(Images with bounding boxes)
________________

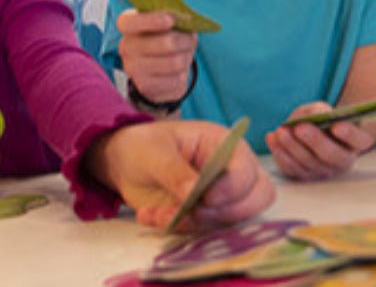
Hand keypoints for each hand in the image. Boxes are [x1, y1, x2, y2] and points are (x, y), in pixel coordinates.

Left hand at [87, 120, 273, 231]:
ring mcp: (219, 196)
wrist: (120, 163)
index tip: (207, 198)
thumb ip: (176, 173)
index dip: (233, 187)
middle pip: (255, 199)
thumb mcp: (153, 152)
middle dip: (224, 211)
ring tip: (159, 212)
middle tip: (191, 210)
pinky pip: (203, 231)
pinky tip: (150, 214)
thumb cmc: (141, 145)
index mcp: (222, 144)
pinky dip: (177, 227)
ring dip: (194, 222)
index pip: (247, 170)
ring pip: (231, 220)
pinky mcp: (204, 216)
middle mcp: (229, 171)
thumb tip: (196, 195)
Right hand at [116, 9, 196, 103]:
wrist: (161, 72)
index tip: (171, 20)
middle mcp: (126, 46)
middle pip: (164, 43)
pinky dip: (183, 74)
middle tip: (190, 40)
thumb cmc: (165, 39)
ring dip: (186, 57)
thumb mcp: (169, 25)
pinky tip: (178, 71)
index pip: (130, 22)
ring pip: (173, 62)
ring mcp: (132, 67)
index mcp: (128, 25)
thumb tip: (186, 21)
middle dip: (185, 41)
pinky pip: (174, 79)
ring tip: (186, 55)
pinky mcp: (144, 85)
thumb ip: (175, 20)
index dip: (150, 20)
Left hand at [266, 101, 375, 179]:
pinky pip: (291, 168)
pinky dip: (279, 153)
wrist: (304, 133)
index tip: (336, 126)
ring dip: (292, 146)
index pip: (359, 140)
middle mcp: (342, 161)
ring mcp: (323, 171)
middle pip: (331, 155)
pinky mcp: (303, 175)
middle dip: (315, 141)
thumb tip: (319, 116)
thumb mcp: (320, 109)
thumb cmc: (317, 119)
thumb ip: (320, 111)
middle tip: (300, 128)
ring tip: (281, 131)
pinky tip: (271, 137)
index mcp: (356, 142)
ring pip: (308, 162)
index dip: (350, 134)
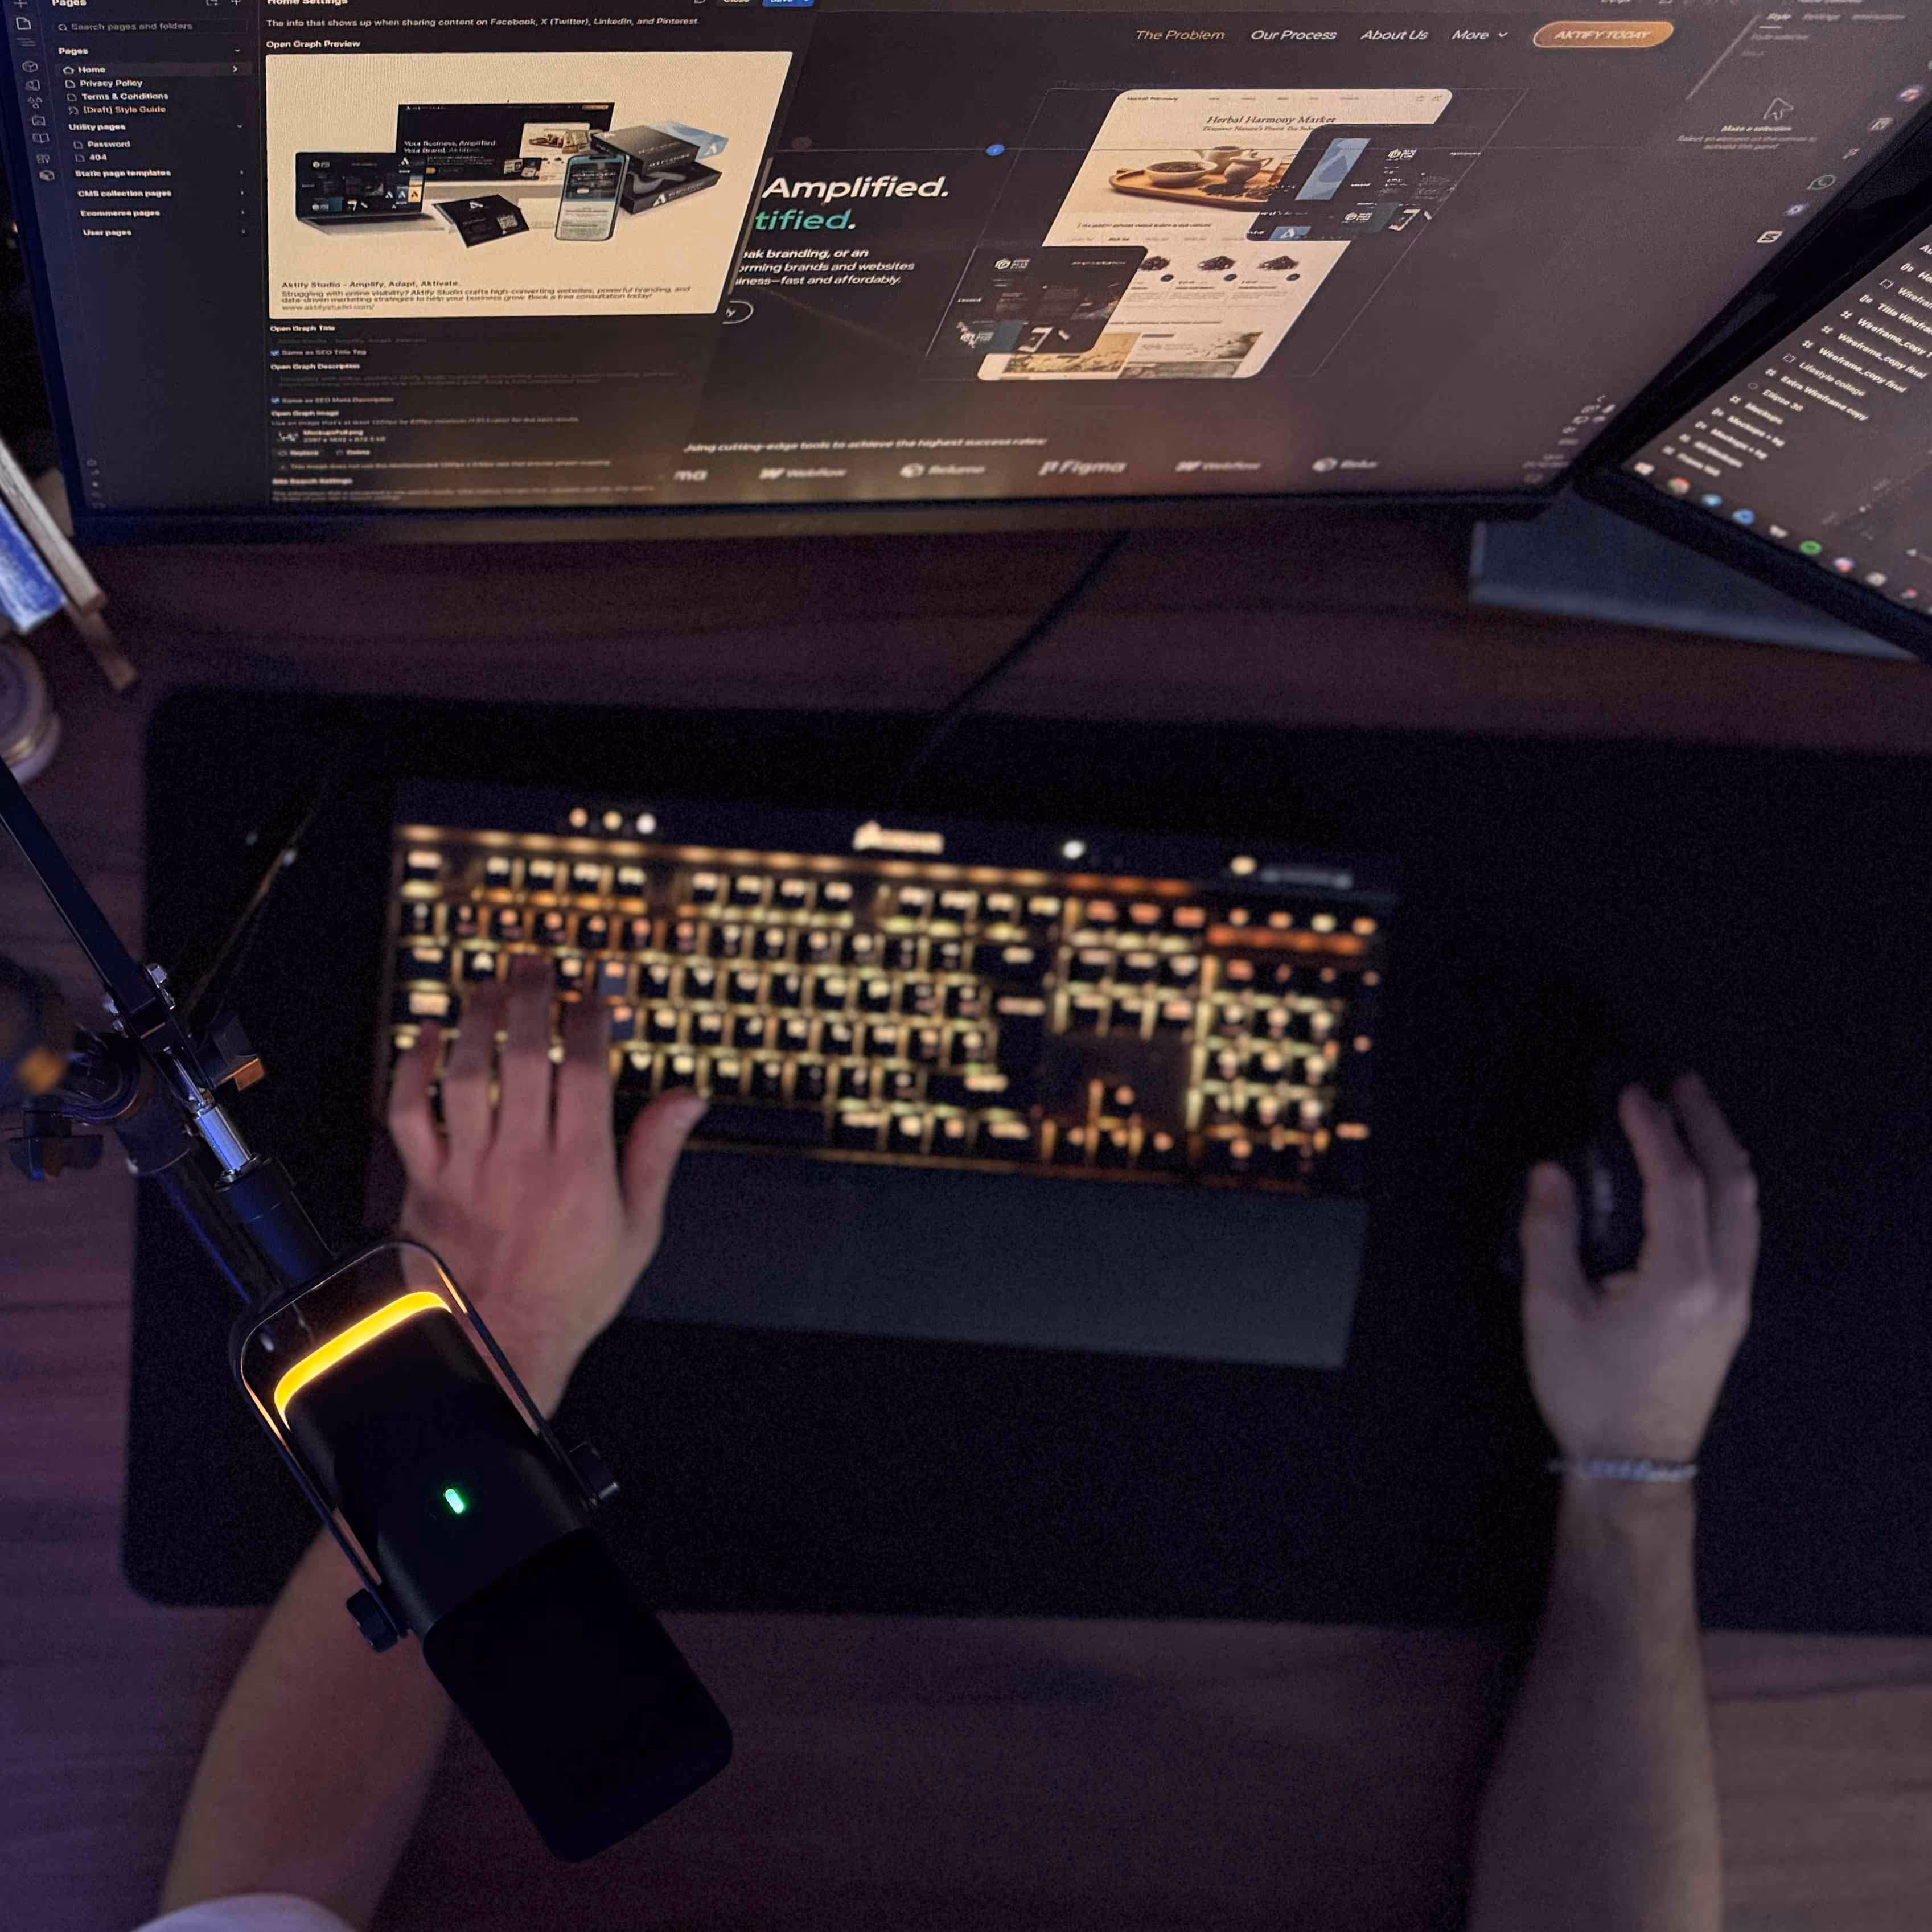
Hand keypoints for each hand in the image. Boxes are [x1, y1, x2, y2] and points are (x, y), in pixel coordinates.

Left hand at [385, 954, 707, 1414]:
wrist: (499, 1349)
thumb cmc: (572, 1293)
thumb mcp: (638, 1230)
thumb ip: (655, 1154)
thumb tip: (689, 1098)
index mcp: (581, 1168)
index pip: (586, 1068)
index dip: (593, 1018)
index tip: (598, 991)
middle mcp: (523, 1159)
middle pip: (527, 1055)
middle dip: (534, 998)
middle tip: (538, 962)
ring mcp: (468, 1169)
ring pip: (467, 1073)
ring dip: (477, 1018)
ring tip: (490, 984)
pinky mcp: (425, 1183)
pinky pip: (409, 1112)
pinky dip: (412, 1068)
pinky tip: (426, 1036)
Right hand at [1518, 1071, 1758, 1464]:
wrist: (1634, 1465)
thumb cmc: (1587, 1390)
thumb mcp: (1550, 1311)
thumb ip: (1548, 1233)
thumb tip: (1550, 1171)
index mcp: (1683, 1279)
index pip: (1677, 1181)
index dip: (1653, 1131)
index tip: (1630, 1094)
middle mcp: (1725, 1282)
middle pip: (1734, 1183)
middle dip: (1708, 1125)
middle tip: (1680, 1083)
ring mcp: (1737, 1299)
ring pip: (1747, 1207)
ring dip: (1722, 1154)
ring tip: (1692, 1117)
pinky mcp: (1733, 1313)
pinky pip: (1741, 1230)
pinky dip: (1723, 1189)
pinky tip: (1697, 1180)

________________

Work task: Could the entries above be written out word for word, with no pictures?

Worked solution:
Hand keypoints for each hand in the image. Boxes are [x1, y1, x2, y2] and points are (x, y), in pixel coordinates.

Left hand at [87, 120, 273, 231]:
ring mcp: (219, 196)
wrist: (120, 163)
index tip: (207, 198)
thumb ip: (176, 173)
index dip: (233, 187)
middle pip: (255, 199)
thumb mcp: (153, 152)
middle dip: (224, 211)
ring tip: (159, 212)
middle tip: (191, 210)
pinky pip: (203, 231)
pinky tip: (150, 214)
thumb cmc: (141, 145)
index mcp: (222, 144)
pinky dip: (177, 227)
ring dip: (194, 222)
index pip: (247, 170)
ring pip: (231, 220)
pinky mcp: (204, 216)
middle mcp: (229, 171)
thumb tip: (196, 195)
Right hand at [116, 9, 196, 103]:
wrist: (161, 72)
index tip: (171, 20)
middle mcp: (126, 46)
middle pip: (164, 43)
pinky dip: (183, 74)
middle tip: (190, 40)
thumb cmc: (165, 39)
ring dip: (186, 57)
thumb mcp: (169, 25)
pinky tip: (178, 71)
index pip: (130, 22)
ring pip: (173, 62)
ring mcp: (132, 67)
index mcp: (128, 25)
thumb tip: (186, 21)
middle dip: (185, 41)
pinky pip: (174, 79)
ring tip: (186, 55)
pinky mcp: (144, 85)
thumb ip: (175, 20)
index dip: (150, 20)
Left hand at [266, 101, 375, 179]:
pinky pip: (291, 168)
pinky dip: (279, 153)
wrist: (304, 133)
index tip: (336, 126)
ring dip: (292, 146)
index pip: (359, 140)
middle mcp: (342, 161)
ring mcp: (323, 171)
middle pip: (331, 155)
pinky mcp: (303, 175)
middle dip: (315, 141)
thumb tip: (319, 116)
thumb mcp: (320, 109)
thumb cmc: (317, 119)
thumb ip: (320, 111)
middle tip: (300, 128)
ring tip: (281, 131)
pinky tip: (271, 137)
index mcp: (356, 142)
ring pip: (308, 162)
index dip: (350, 134)
Hand keypoints for each hand in the image. Boxes are [x1, y1, x2, y2] and points are (x, y), in pixel coordinates.

Left hand at [385, 954, 707, 1414]:
wrist: (499, 1349)
thumb cmc: (572, 1293)
thumb mcp: (638, 1230)
thumb ip: (655, 1154)
thumb tip: (689, 1098)
index mcp: (581, 1168)
index pip: (586, 1068)
index dip: (593, 1018)
index tip: (598, 991)
middle mcp: (523, 1159)
middle pip: (527, 1055)
middle dip: (534, 998)
middle tip: (538, 962)
ring mcp: (468, 1169)
ring pip: (467, 1073)
ring dip: (477, 1018)
ring tip: (490, 984)
pinky mcp: (425, 1183)
pinky pip: (409, 1112)
pinky dip: (412, 1068)
pinky tip: (426, 1036)
Right hand at [1518, 1071, 1758, 1464]:
wrist: (1634, 1465)
thumb cmc: (1587, 1390)
thumb mcp: (1550, 1311)
thumb ip: (1548, 1233)
thumb tip: (1550, 1171)
index mcp: (1683, 1279)
index pip: (1677, 1181)
index dip: (1653, 1131)
index tip: (1630, 1094)
middle mcp: (1725, 1282)
middle pip: (1734, 1183)
middle dip: (1708, 1125)
middle tip: (1680, 1083)
ring mcp: (1737, 1299)
ring pip: (1747, 1207)
ring dip: (1722, 1154)
ring tip: (1692, 1117)
pinky mcp: (1733, 1313)
pinky pip: (1741, 1230)
pinky dip: (1723, 1189)
pinky tip: (1697, 1180)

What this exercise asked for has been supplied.